▶ **WORK INSTRUCTION**
Retype all of the data shown below, keeping every character the same.

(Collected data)

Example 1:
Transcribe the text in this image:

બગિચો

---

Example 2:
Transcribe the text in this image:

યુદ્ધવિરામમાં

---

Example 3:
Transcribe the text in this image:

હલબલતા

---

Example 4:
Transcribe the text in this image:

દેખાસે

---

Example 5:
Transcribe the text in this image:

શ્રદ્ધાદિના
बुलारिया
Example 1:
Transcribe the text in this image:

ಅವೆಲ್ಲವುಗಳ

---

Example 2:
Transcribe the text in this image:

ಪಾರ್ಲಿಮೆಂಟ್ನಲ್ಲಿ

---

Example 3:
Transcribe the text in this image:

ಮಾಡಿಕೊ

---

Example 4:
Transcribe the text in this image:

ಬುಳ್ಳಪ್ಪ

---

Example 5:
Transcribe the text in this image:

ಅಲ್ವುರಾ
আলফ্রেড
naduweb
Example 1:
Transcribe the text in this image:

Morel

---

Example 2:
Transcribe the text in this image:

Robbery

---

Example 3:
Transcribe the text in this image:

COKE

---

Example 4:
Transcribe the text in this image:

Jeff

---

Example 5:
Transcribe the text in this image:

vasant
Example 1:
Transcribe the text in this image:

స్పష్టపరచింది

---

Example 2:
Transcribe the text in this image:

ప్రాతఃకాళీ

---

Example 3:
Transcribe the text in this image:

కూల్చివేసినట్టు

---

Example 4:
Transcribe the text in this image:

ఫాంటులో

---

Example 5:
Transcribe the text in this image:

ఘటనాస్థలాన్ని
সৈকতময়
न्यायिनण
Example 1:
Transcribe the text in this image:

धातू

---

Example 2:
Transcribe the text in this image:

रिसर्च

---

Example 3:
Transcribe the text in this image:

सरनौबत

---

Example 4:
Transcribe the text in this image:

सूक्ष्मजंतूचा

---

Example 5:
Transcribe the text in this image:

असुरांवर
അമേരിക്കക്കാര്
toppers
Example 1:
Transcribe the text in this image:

▶ **ANSWER SPACE**
Example 1:
Transcribe the text in this image:

બગિચો

---

Example 2:
Transcribe the text in this image:

યુદ્ધવિરામમાં

---

Example 3:
Transcribe the text in this image:

હલબલતા

---

Example 4:
Transcribe the text in this image:

દેખાસે

---

Example 5:
Transcribe the text in this image:

શ્રદ્ધાદિના
बुलारिया
Example 1:
Transcribe the text in this image:

ಅವೆಲ್ಲವುಗಳ

---

Example 2:
Transcribe the text in this image:

ಪಾರ್ಲಿಮೆಂಟ್ನಲ್ಲಿ

---

Example 3:
Transcribe the text in this image:

ಮಾಡಿಕೊ

---

Example 4:
Transcribe the text in this image:

ಬುಳ್ಳಪ್ಪ

---

Example 5:
Transcribe the text in this image:

ಅಲ್ವುರಾ
আলফ্রেড
naduweb
Example 1:
Transcribe the text in this image:

Morel

---

Example 2:
Transcribe the text in this image:

Robbery

---

Example 3:
Transcribe the text in this image:

COKE

---

Example 4:
Transcribe the text in this image:

Jeff

---

Example 5:
Transcribe the text in this image:

vasant
Example 1:
Transcribe the text in this image:

స్పష్టపరచింది

---

Example 2:
Transcribe the text in this image:

ప్రాతఃకాళీ

---

Example 3:
Transcribe the text in this image:

కూల్చివేసినట్టు

---

Example 4:
Transcribe the text in this image:

ఫాంటులో

---

Example 5:
Transcribe the text in this image:

ఘటనాస్థలాన్ని
সৈকতময়
न्यायिनण
Example 1:
Transcribe the text in this image:

धातू

---

Example 2:
Transcribe the text in this image:

रिसर्च

---

Example 3:
Transcribe the text in this image:

सरनौबत

---

Example 4:
Transcribe the text in this image:

सूक्ष्मजंतूचा

---

Example 5:
Transcribe the text in this image:

असुरांवर
അമേരിക്കക്കാര്
toppers
Example 1:
Transcribe the text in this image:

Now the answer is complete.